Exercise requirements → Print the lines in the listing below that fall between the line with "dresser: present [305,461,458,696]" and the line with "laundry hamper: none", those two lines included, exactly as they stand and with nothing else.

Data provided →
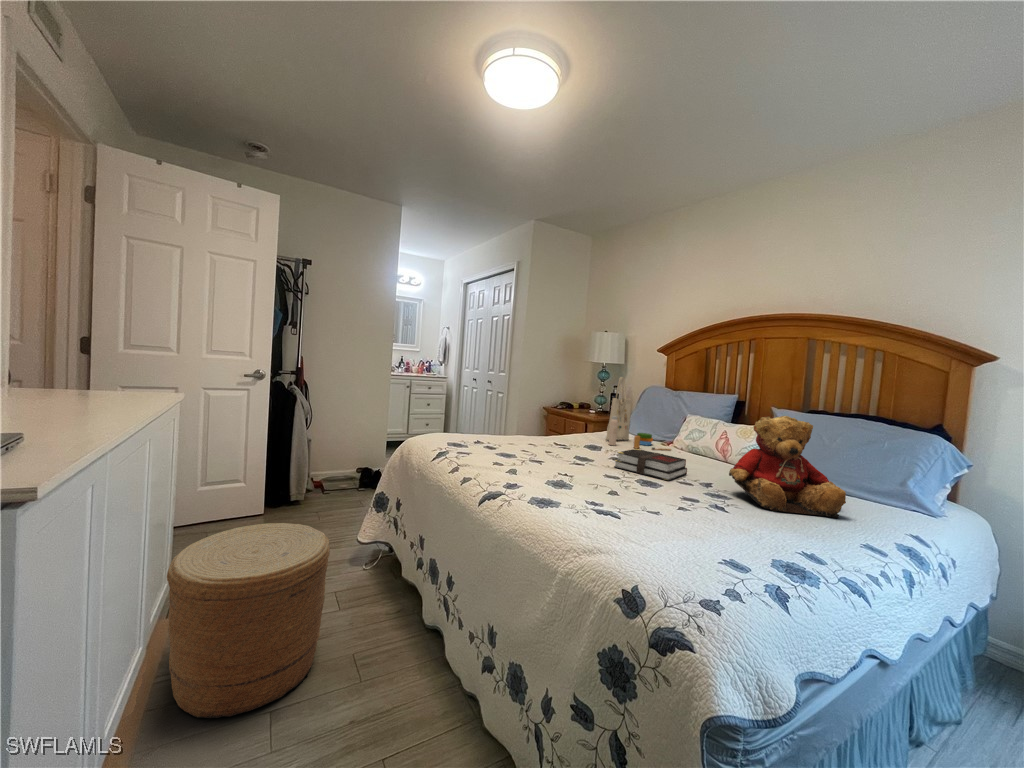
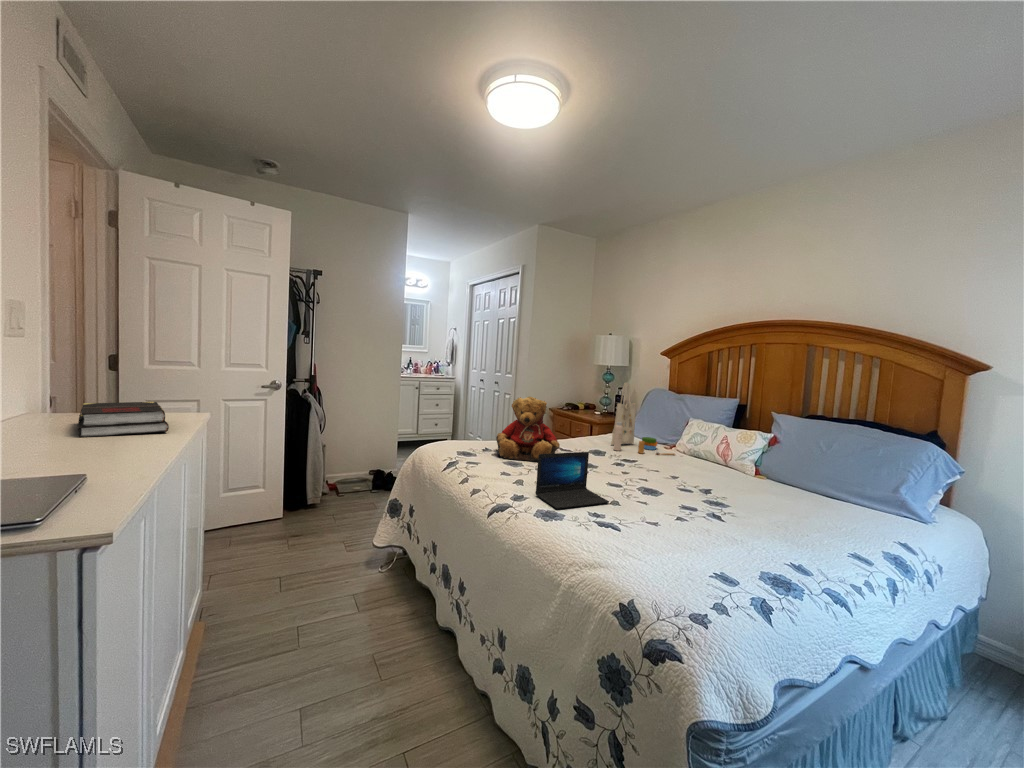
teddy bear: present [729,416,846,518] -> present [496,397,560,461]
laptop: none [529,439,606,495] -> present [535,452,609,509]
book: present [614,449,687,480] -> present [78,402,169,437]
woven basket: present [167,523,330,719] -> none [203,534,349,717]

==

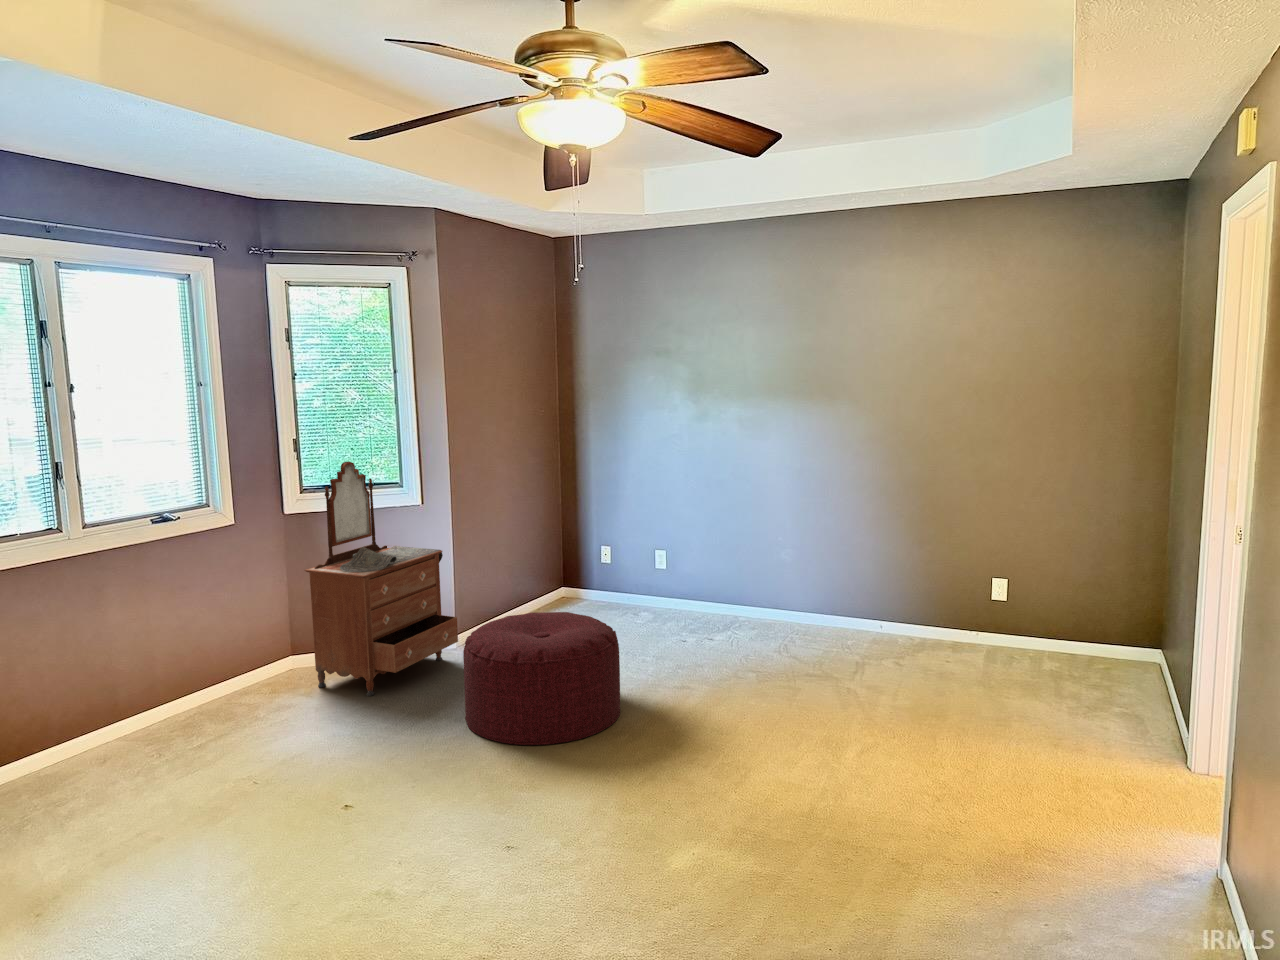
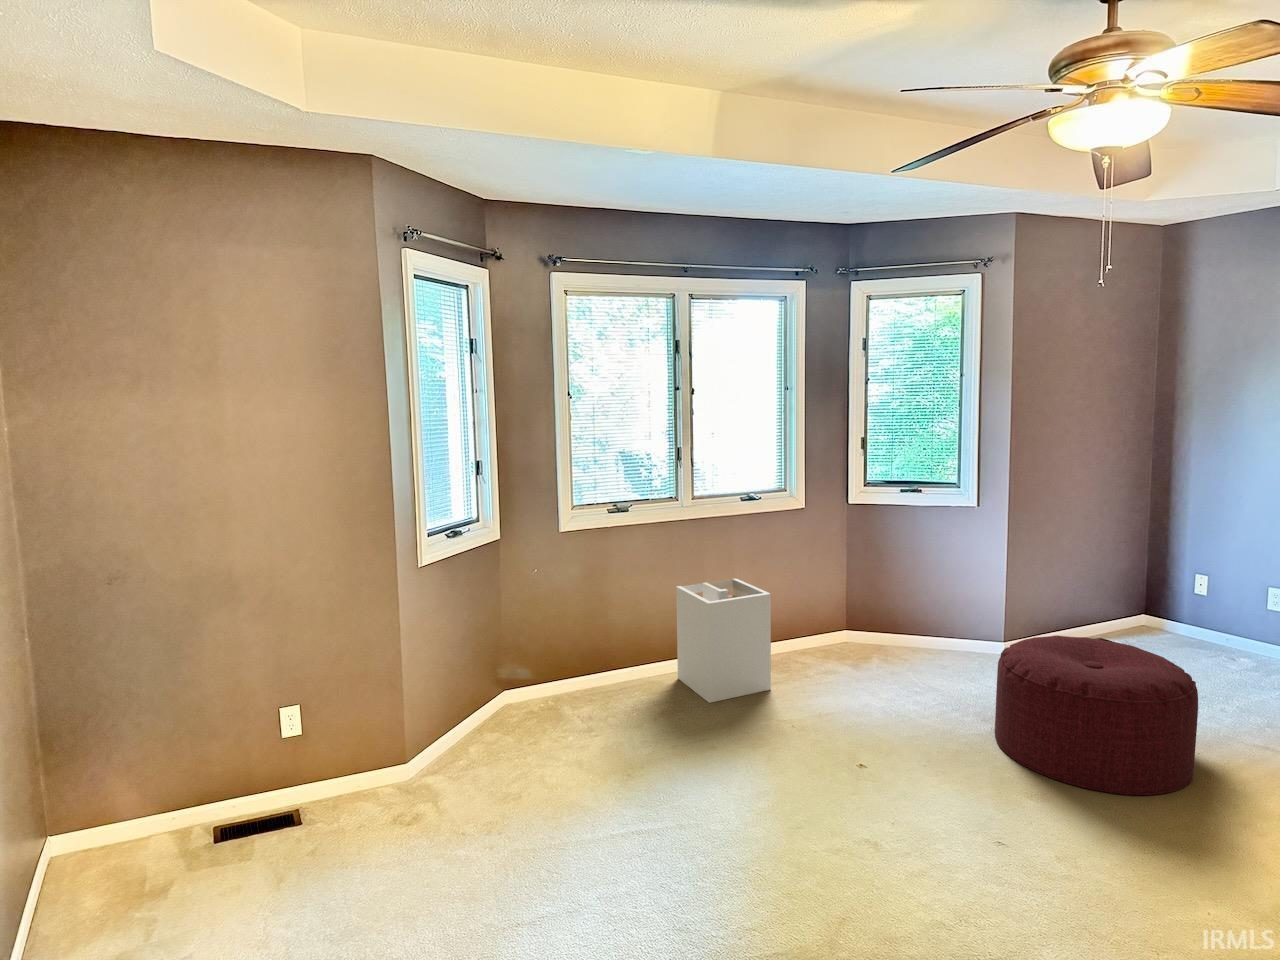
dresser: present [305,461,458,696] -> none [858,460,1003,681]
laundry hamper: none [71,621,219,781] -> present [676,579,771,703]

Response →
dresser: present [305,461,458,696] -> none [858,460,1003,681]
laundry hamper: none [71,621,219,781] -> present [676,579,771,703]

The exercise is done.